11. September – auf den Tag genau 17 Jahre nach den Terroranschlägen in den USA kamen in Wiesbaden zum 6. BME-Forum „Risikomanagement“ rund 50 Teilnehmer zusammen. Alle waren sich einig: Bandbreite der Risiken und Gefährdungspotenziale nehmen weiter zu. Ein Fokus: Lieferanteninsolvenzen. Und: Es gibt nicht „die eine“ technische Lösung, die alle Einflussfaktoren abzudecken vermag.

Risikomanagement kostet Geld. Vor allem, wenn man sich über händisch-rudimentäre, fehleranfällige Excel-Sheets hinaus professionell aufstellt.
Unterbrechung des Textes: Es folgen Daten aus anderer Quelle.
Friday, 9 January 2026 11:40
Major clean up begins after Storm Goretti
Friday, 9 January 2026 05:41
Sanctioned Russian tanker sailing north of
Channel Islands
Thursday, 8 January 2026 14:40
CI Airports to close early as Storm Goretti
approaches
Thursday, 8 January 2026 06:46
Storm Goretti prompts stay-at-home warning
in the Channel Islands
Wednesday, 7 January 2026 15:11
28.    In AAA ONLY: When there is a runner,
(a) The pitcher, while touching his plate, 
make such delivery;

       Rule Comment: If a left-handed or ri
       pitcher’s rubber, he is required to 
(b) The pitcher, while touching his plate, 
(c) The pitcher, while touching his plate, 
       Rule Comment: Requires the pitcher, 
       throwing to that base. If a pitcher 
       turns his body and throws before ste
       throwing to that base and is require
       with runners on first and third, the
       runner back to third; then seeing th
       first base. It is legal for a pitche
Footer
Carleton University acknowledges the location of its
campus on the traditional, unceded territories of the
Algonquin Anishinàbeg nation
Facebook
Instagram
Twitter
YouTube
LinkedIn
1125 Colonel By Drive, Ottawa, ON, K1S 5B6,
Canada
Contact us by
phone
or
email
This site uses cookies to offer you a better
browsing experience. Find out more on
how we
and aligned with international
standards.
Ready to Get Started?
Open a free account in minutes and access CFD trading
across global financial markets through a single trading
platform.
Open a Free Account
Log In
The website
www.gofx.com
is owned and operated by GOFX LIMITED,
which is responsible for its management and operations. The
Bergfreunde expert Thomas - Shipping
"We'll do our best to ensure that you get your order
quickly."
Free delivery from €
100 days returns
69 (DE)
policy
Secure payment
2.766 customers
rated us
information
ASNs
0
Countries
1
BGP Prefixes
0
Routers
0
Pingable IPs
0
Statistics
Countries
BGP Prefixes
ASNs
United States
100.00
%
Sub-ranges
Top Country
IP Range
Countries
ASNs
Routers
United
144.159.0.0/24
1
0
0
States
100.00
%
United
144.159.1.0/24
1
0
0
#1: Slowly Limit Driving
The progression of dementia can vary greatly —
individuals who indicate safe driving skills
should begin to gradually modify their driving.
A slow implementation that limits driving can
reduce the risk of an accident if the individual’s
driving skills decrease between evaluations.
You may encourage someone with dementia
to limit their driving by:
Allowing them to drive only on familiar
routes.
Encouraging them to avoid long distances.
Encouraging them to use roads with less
Aber: Der Aufwand relativiert sich schnell angesichts drastischer wirtschaftlicher Auswirkungen von Schäden. Die Naturkatastrophe ist nur ein Beispiel. Der Alltag von Supply Chainern ist beständig von kleinen Katastrophen geprägt. Im Automotive-Sektor stehen mehrfach in der Woche die Bänder still trotz Automatisierung und Digitalisierung. Ein Hauptrisiko: Lieferanteninsolvenzen.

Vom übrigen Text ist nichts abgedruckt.